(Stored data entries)
*** Begin section ***

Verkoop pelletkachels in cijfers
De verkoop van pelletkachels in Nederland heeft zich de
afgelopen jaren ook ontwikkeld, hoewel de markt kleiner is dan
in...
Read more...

*** End section ***

**Problem requirements:** Look through the entries above; copy each line where the string "pelletkachels" appears.

**Response to this task:**
Verkoop pelletkachels in cijfers
De verkoop van pelletkachels in Nederland heeft zich de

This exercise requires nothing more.